Воспоминания о «Литературной газете» - страница 6

стр.

Наконец, к середине понедельника полосы обретали окончательный вид и выносились на суд главного редактора. Свои замечания он обычно высказывал в форме вопросов. Если ответы его удовлетворяли или успокаивали, тем дело и кончалось. Если нет, А.Б.Ч. советовался с Верченко, зав. отделом культуры ЦК Шауро. Подчас возникали проблемы, которые требовалось решать здесь и сейчас. График выпуска номера столь же императивен, как железнодорожное расписание. Любая задержка грозила опозданием сдачи номера в типографию. А у ее ворот уже стоит вереница машин, готовых везти тираж и матрицы для дальних типографий на почтамты, вокзалы, аэропорты, где ни поезда, ни самолеты ждать не будут. Приходилось проявлять чудеса изобретательности, оперативности да и, что скрывать, изворотливости. Мы работали практически без опозданий.

Но даже если номер шел спокойно, последние часы перед подписанием его в печать проходили в какой-то совершенно особой атмосфере. Чаковский, а потом и я приобретали никакому объяснению не поддающуюся, возникающую только в это время интуицию. Ни с того, ни с сего подходили к какой-нибудь из шестнадцати развешенных по стенам полос и упирались взглядом именно в то место, где затаилась проскользнувшая через все инстанции контроля ошибка либо опечатка. Что нас толкало к ней? Мистика какая-то.

Культура печатной продукции была в то время чрезвычайно высока, фактические ошибки, опечатки вызывали поток читательских писем, издевательских телефонных звонков, вся редакция ходила, как оплеванная, а газета в следующем номере непременно, скрепя сердце, давала унизительную поправку. В других печатных органах издавались грозные приказы, принимались строгие меры «по недопущению в дальнейшем», виновников, бывало, тут же увольняли. Моя газетная практика многократно убеждала: чем строже борешься с ошибками, тем они неизбежнее. Никогда не забуду, как сразу после назначения замом в «Московском комсомольце» в первом же номере, который я подписывал, прошла опечатка в заголовке. Представляете, с каким тщанием читал, да нет, вылизывал я следующий номер. И на тебе! Он вышел с перевернутым вверх ногами фото. Старый газетный волк редактор «Вечерней Москвы» С.Д. Индурский вообще считал, что пока будут газеты, будут и ошибки в них. Короче, мы в таких случаях редакцию на усиленный режим несения службы не переводили, лишь просили всех быть внимательнее. Ошибки, конечно, случались, не чаще одного-двух раз в год.
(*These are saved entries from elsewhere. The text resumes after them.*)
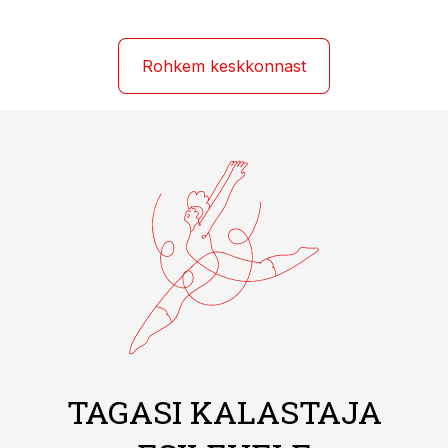
Rohkem keskkonnast
TAGASI KALASTAJA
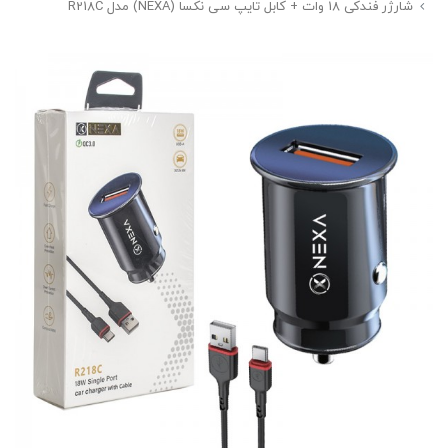
شارژر فندکی 18 وات + کابل تایپ سی نکسا (NEXA) مدل R218C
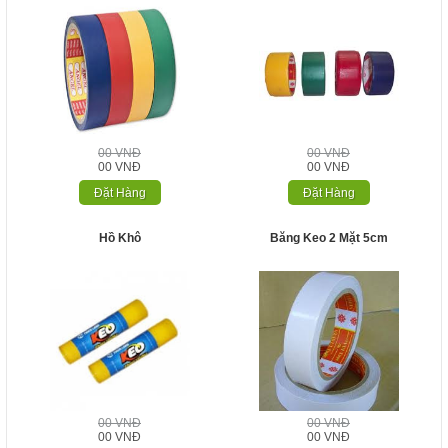
00 VNĐ
00 VNĐ
00 VNĐ
00 VNĐ
Đặt Hàng
Đặt Hàng
Hồ Khô
Băng Keo 2 Mặt 5cm
00 VNĐ
00 VNĐ
00 VNĐ
00 VNĐ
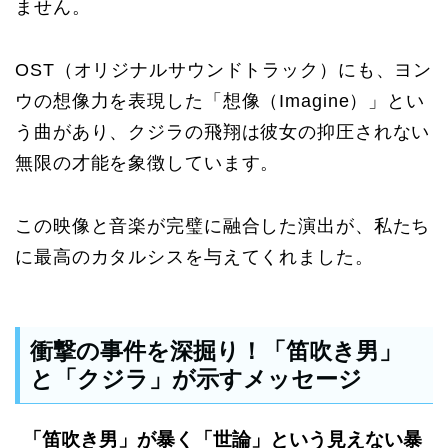
ません。
OST（オリジナルサウンドトラック）にも、ヨン
ウの想像力を表現した「想像（Imagine）」とい
う曲があり、クジラの飛翔は彼女の抑圧されない
無限の才能を象徴しています。
この映像と音楽が完璧に融合した演出が、私たち
に最高のカタルシスを与えてくれました。
衝撃の事件を深掘り！「笛吹き男」
と「クジラ」が示すメッセージ
「笛吹き男」が暴く「世論」という見えない暴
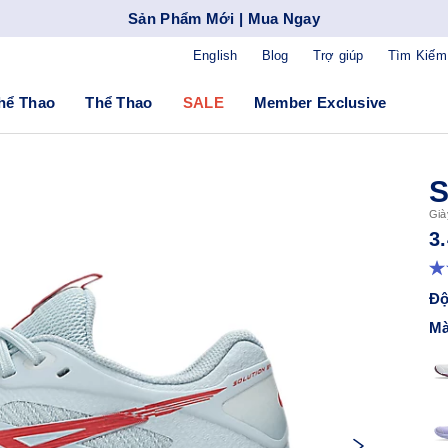
Sản Phẩm Mới | Mua Ngay
English
Blog
Trợ giúp
Tìm Kiếm
hể Thao
Thể Thao
SALE
Member Exclusive
S
Già
3
Độ
Mà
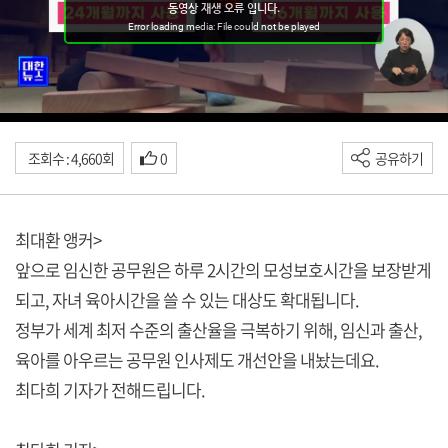
조회수 : 4,660회
0
공유하기
최대환 앵커>
앞으로 임신한 공무원은 하루 2시간의 모성보호시간을 보장받게
되고, 자녀 육아시간을 쓸 수 있는 대상도 확대됩니다.
정부가 세계 최저 수준의 출산율을 극복하기 위해, 임신과 출산,
육아를 아우르는 공무원 인사제도 개선안을 내놨는데요.
최다희 기자가 전해드립니다.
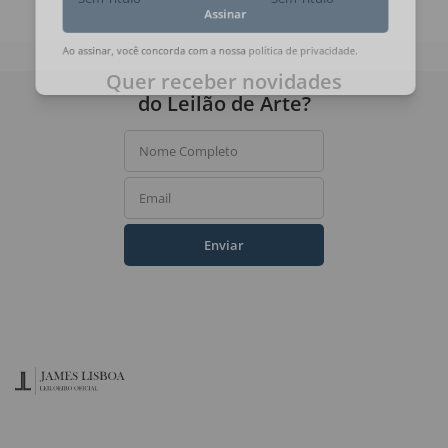
Assinar
Ao assinar, você concorda com a nossa
política de privacidade
.
Quer receber novidades
do Leilão de Arte?
Nome Completo
Email
Enviar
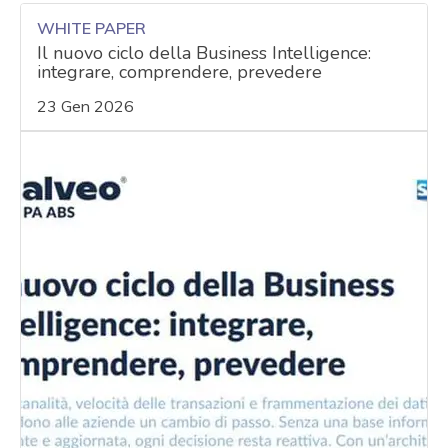
WHITE PAPER
Il nuovo ciclo della Business Intelligence:
integrare, comprendere, prevedere
23 Gen 2026
acy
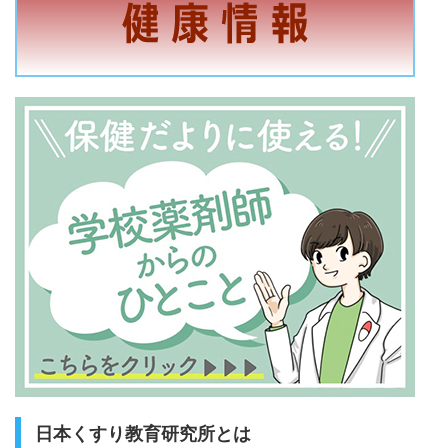
日本くすり教育研究所とは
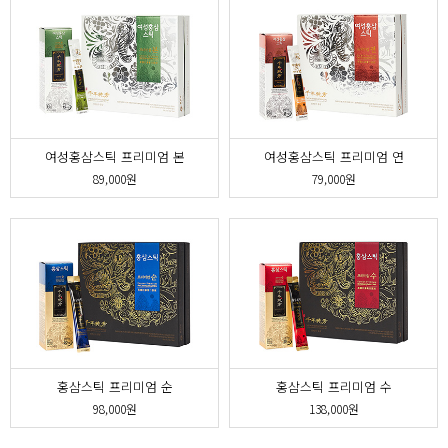
여성홍삼스틱 프리미엄 본
여성홍삼스틱 프리미엄 연
89,000원
79,000원
홍삼스틱 프리미엄 순
홍삼스틱 프리미엄 수
98,000원
138,000원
Выше я употребил слово «матрица» в том значении, в каком оно современному читателю совершенно непонятно. А до перехода на компьютерный способ полиграфического производства означало оно вот что. После подписания дежурным редактором полосы в печать на раму с набором клали особый вид картона, помещали под пресс и получали точную копию полосы – матрицу. Только буквы на ней были не выпуклыми, как в наборе, а вдавленными в картон. Затем она попадала к стереотиперам, которые на своих станках делали с нее стереотип – полукруглую отливку из типографского сплава под названием гарт, где буквы принимали свой нормальный вид. Металлические стереотипы закрепляли на валах ротационной печатной машины, которая и печатала газету.

Выпуск каждого номера всегда небольшое, но событие. К этому моменту в кабинете дежурного редактора собиралась вся бригада, которая над ним трудилась. В соседних кабинетах сидели в ожидании наиболее нетерпеливые авторы печатаемых статей, сотрудники, которые их редактировали. Наконец, распахивается дверь, и на пороге появляются торжественные, при галстуках наш выпускающий Борис Александрович Фуров и директор типографии Владимир Сергеевич Святский. На согнутой руке у каждого кипа только что сошедших с ротации пробных экземпляров газеты. Их расхватывают вмиг. Однако же торжество торжеством, а дело делом. Все придирчиво рассматривают полосу за полосой, что-то вроде коллективного ОТК. На этот раз смотрят, хорошо ли легла краска, как пропечатались иллюстрации. Дежурный редактор пишет, где что надо улучшить (на типографском языке – приправить) и размашисто выводит на белом поле первой полосы: «в свет». Вскоре здание, где мы сидим, вздрагивает: начала набирать обороты ротация. Пошла, родимая! Полетел к читателям свежий номер!